Un parcours scientifique atypique
Titulaire d’un doctorat en épidémiologie, Camille F. avait abandonné sa carrière en France pour partir en Syrie avec son mari, un Français converti à l’islam radical. Sur place, elle avait travaillé dans un hôpital de l’EI, où elle aurait soigné des blessés et participé à la gestion des ressources médicales. Les enquêteurs ont estimé qu’elle avait mis ses compétences au service de l’organisation terroriste, ce qui a justifié la lourde peine. Son avocat a plaidé qu’elle n’avait jamais été impliquée dans des actes violents et qu’elle avait tenté de fuir l’EI à plusieurs reprises, mais les juges ont retenu sa responsabilité pénale.

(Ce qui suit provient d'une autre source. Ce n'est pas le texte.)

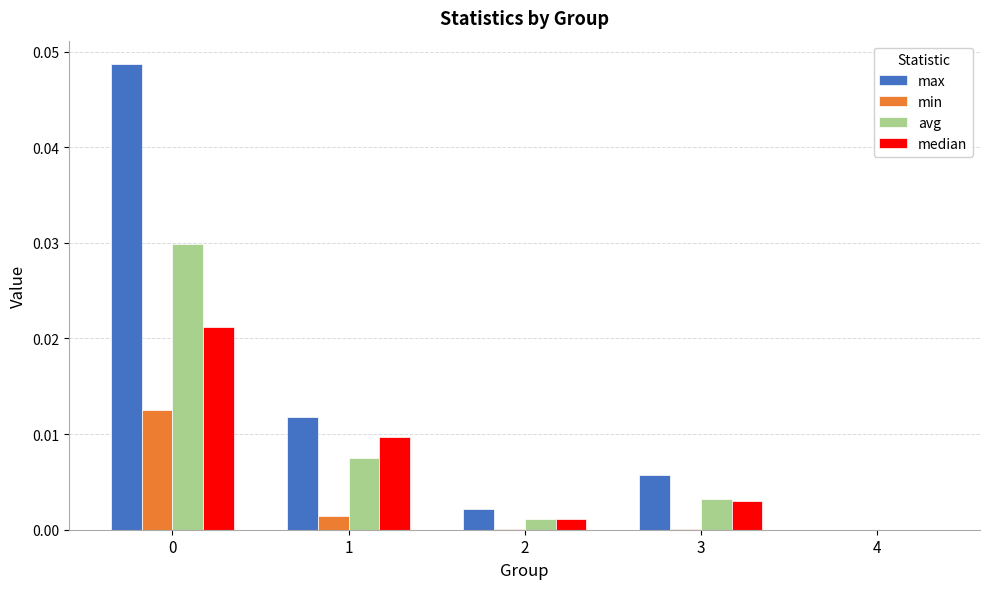

Which series changed the most between 1 and 4?

max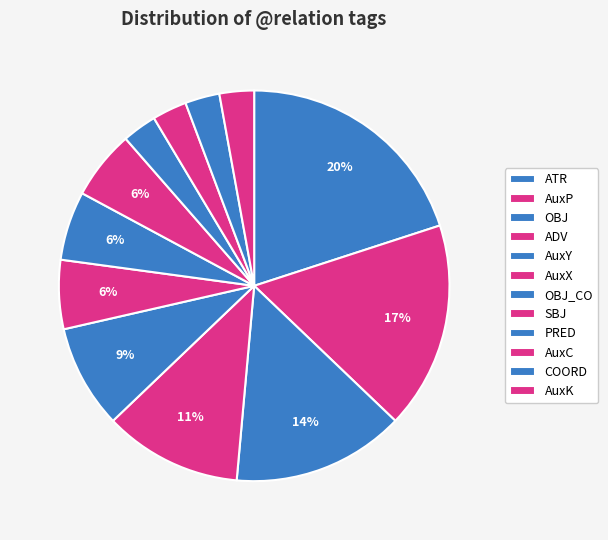

Does AuxY account for over 50% of the chart?

No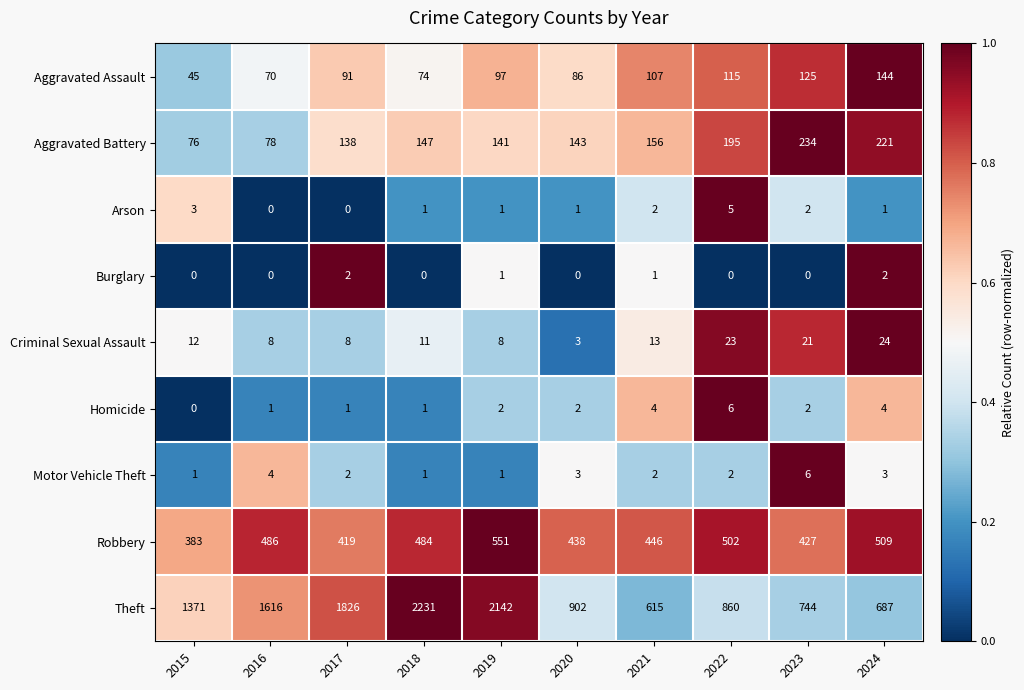

The Robbery series shows 806 at 2022. True or false?

False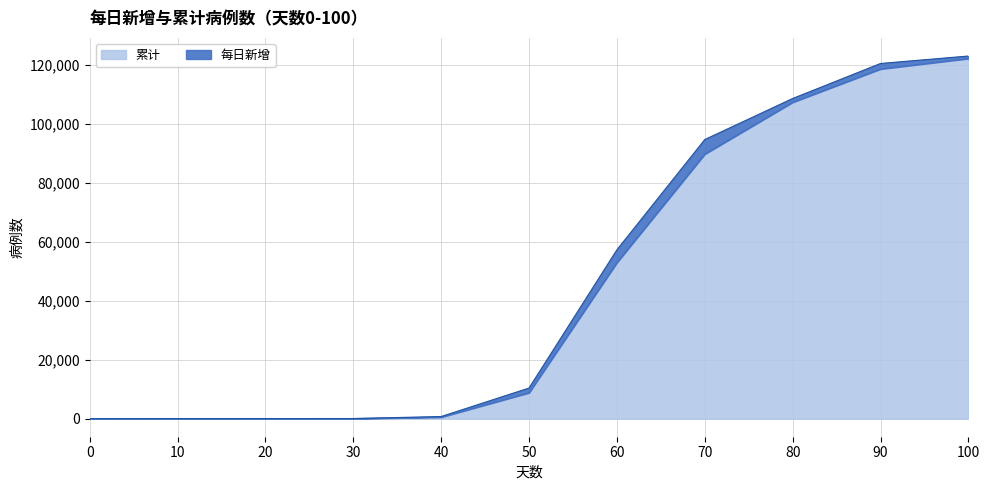

List the labels in order of value, largest first.

100, 90, 80, 70, 60, 50, 40, 30, 20, 10, 0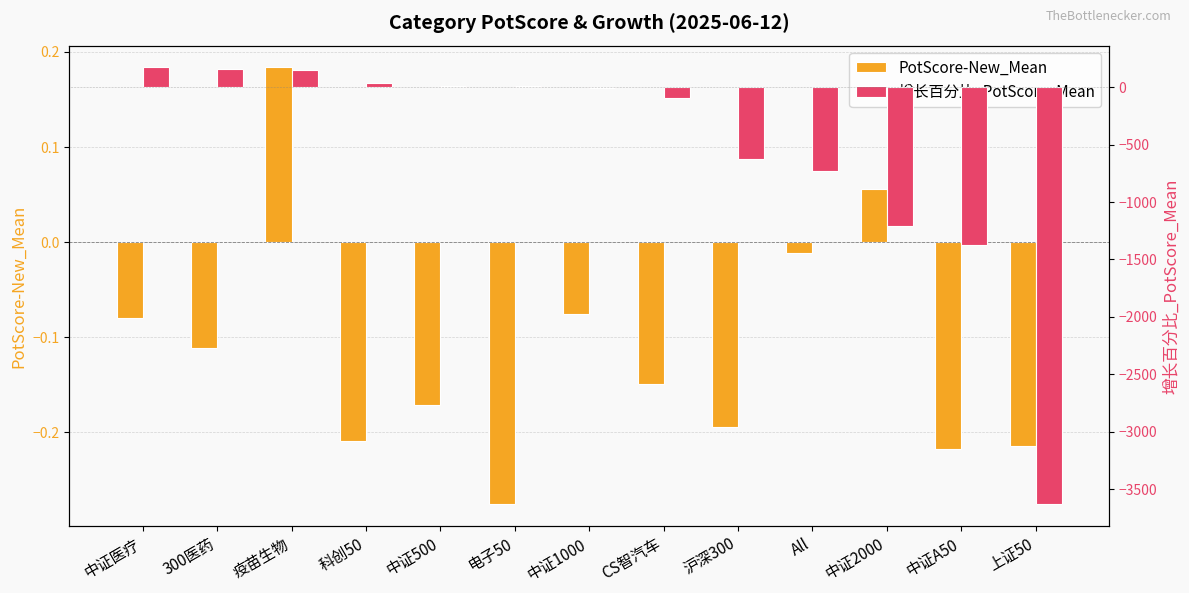

What are all the series names shown in the legend?

PotScore-New_Mean, 增长百分比_PotScore_Mean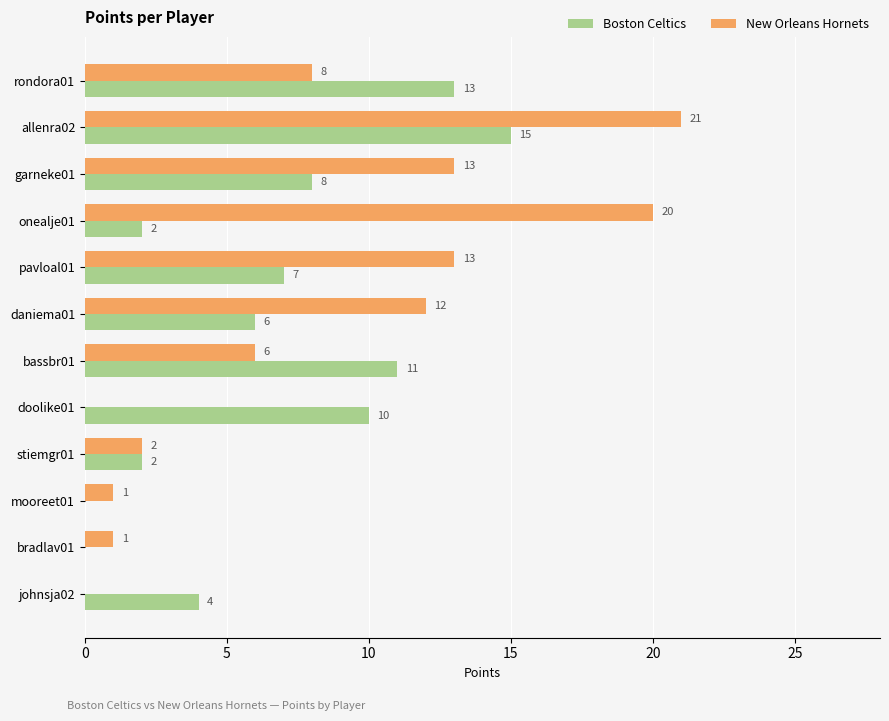

What is the maximum value shown in the chart?

21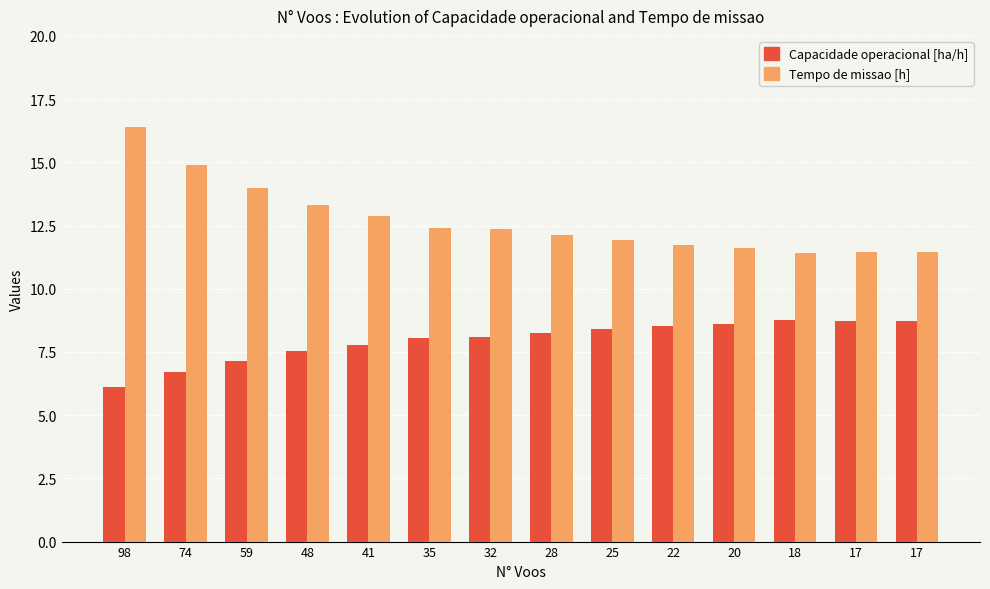

How many groups of bars are there?

14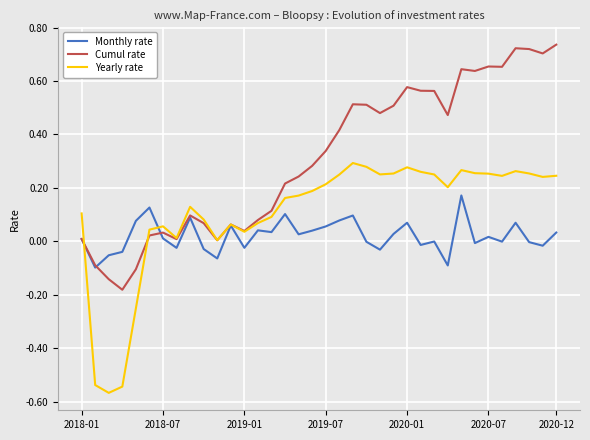

List the series in order of their overall mean, lowest first.

Monthly rate, Yearly rate, Cumul rate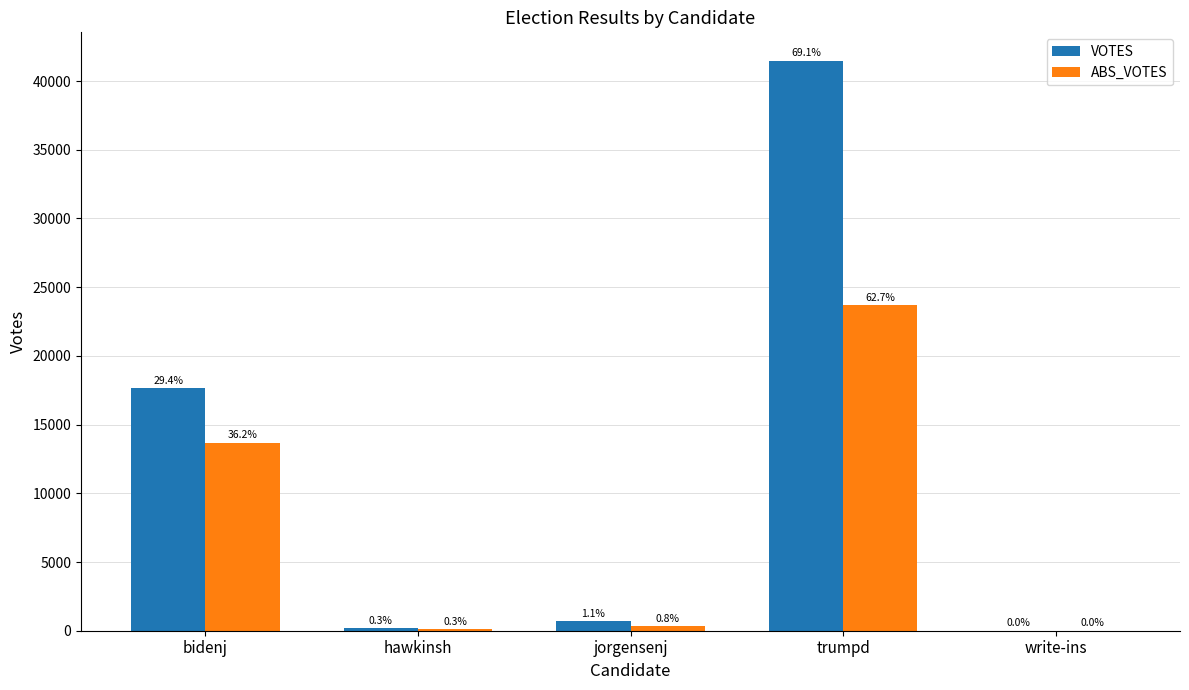

Reading left to right, extract all data points from this chart.

VOTES: bidenj=17640	hawkinsh=168	jorgensenj=680	trumpd=41472	write-ins=15
ABS_VOTES: bidenj=13670	hawkinsh=102	jorgensenj=314	trumpd=23680	write-ins=6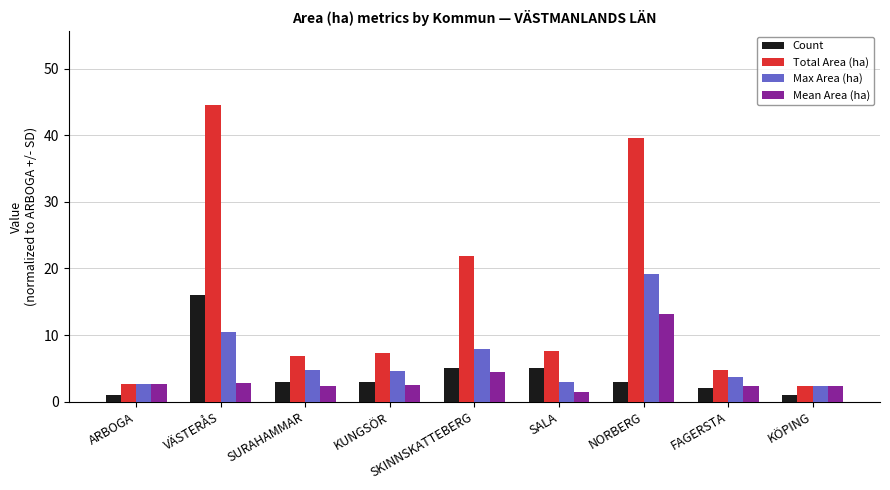

What is the label of the 8th bar from the right?

VÄSTERÅS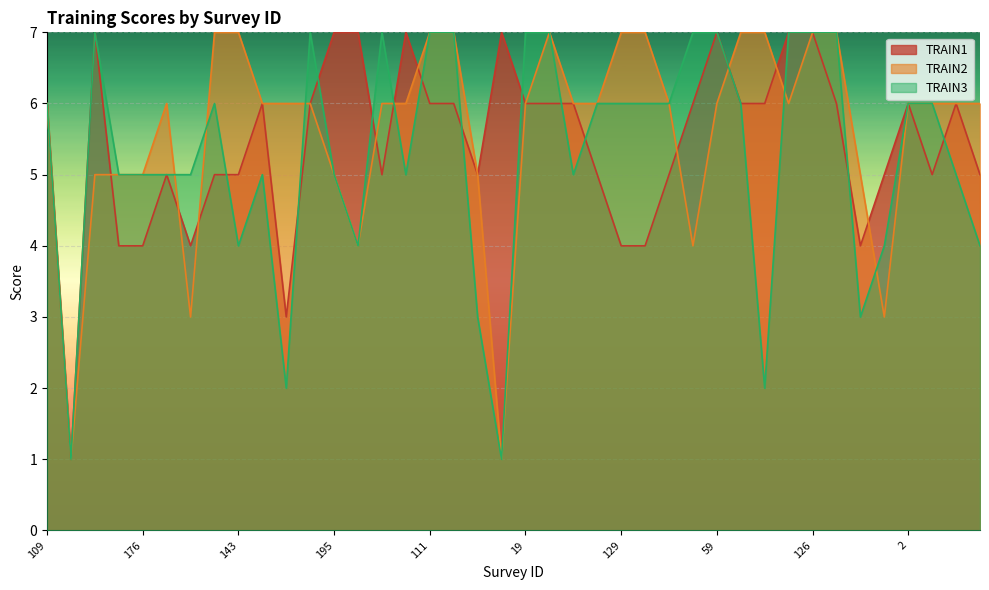

Between which two adjacent categories do TRAIN1 and TRAIN3 first intersect?

174 and 143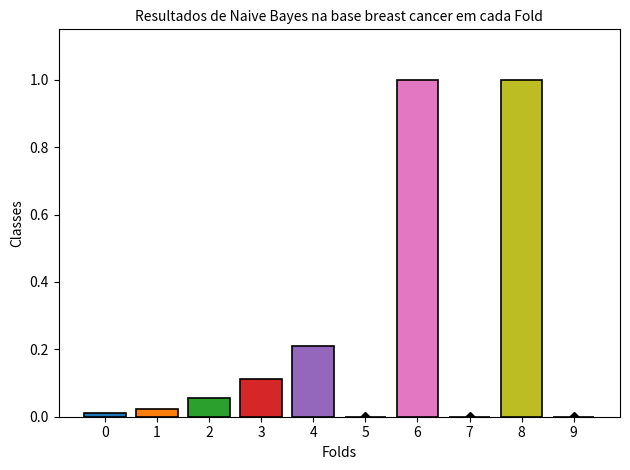

What is the average value?

0.2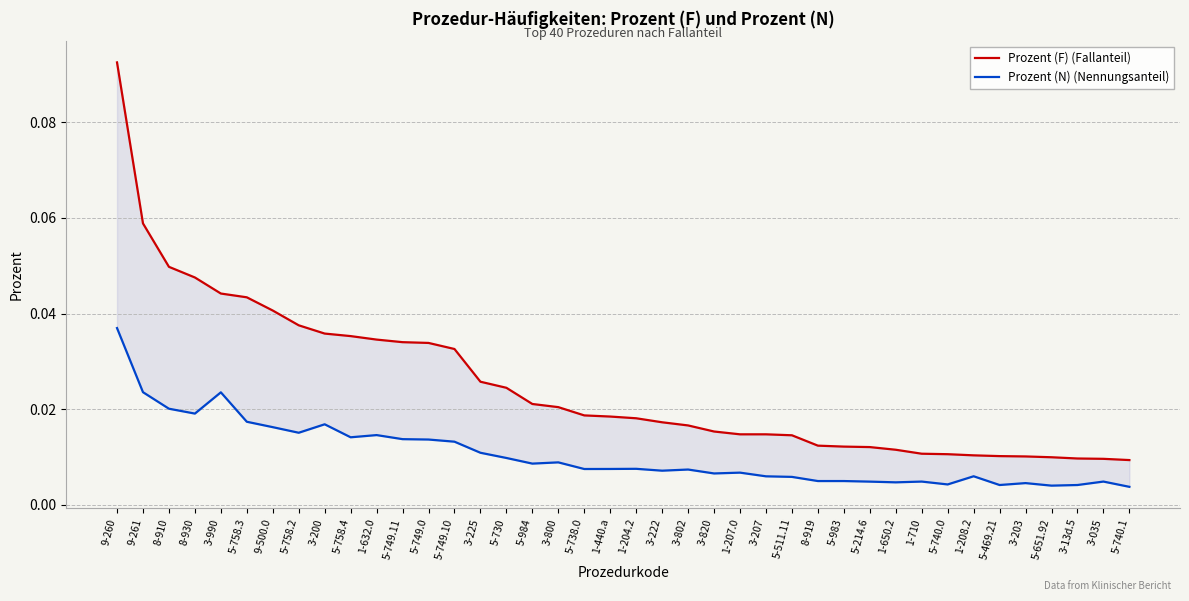

True or false: Prozent (F) (Fallanteil) and Prozent (N) (Nennungsanteil) cross at least once.

False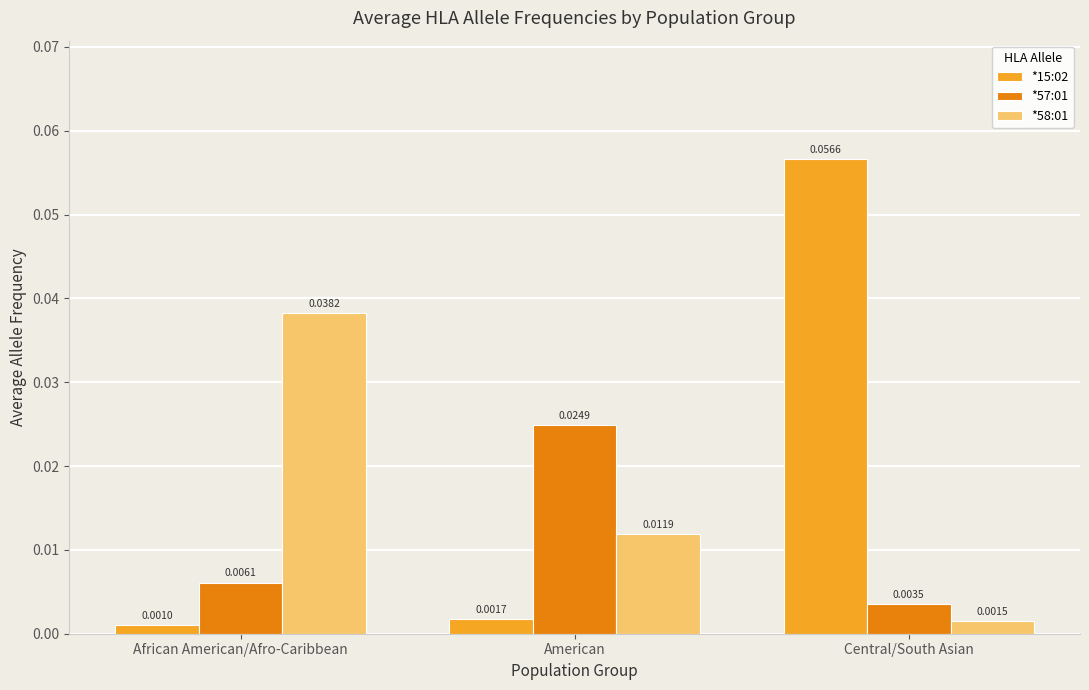

Which series changed the most between African American/Afro-Caribbean and American?

*58:01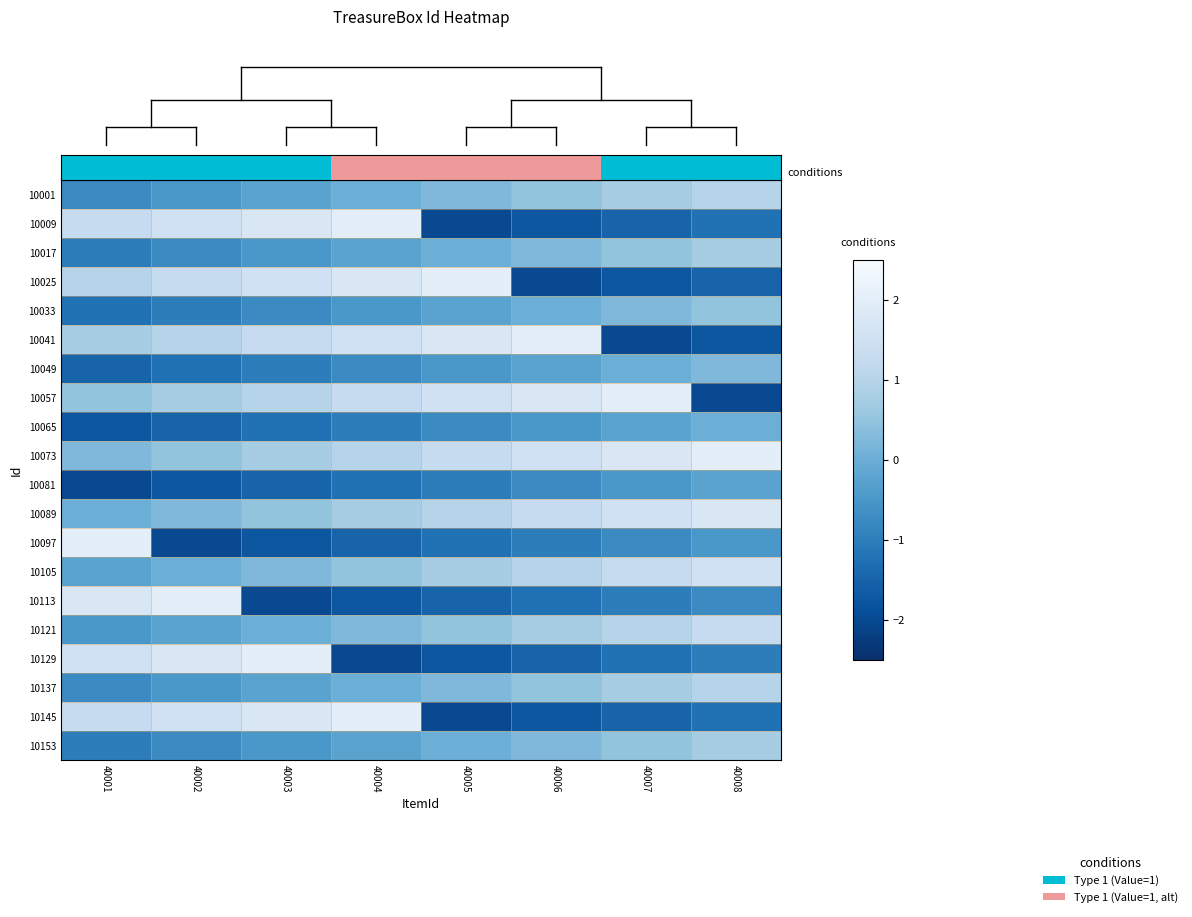

Which label corresponds to the smallest value in the chart?

40005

Les débats autour de la peine
Le verdict a suscité des réactions contrastées. Les parties civiles ont salué une décision « juste et proportionnée », tandis que la défense a annoncé son intention de faire appel. Cette affaire soulève des questions sur le traitement judiciaire des femmes ayant rejoint l’EI, souvent perçues comme des victimes ou des complices. Camille F. est la première scientifique de haut niveau condamnée pour terrorisme en France, ce qui pourrait faire jurisprudence.
La condamnation intervient dans un contexte de lutte antiterroriste renforcée, où les autorités cherchent à juger tous les ressortissants ayant participé au djihadisme. Les douze années de prison, assorties d’une période de sûreté des deux tiers, marquent une peine exemplaire pour dissuader d’autres profils similaires.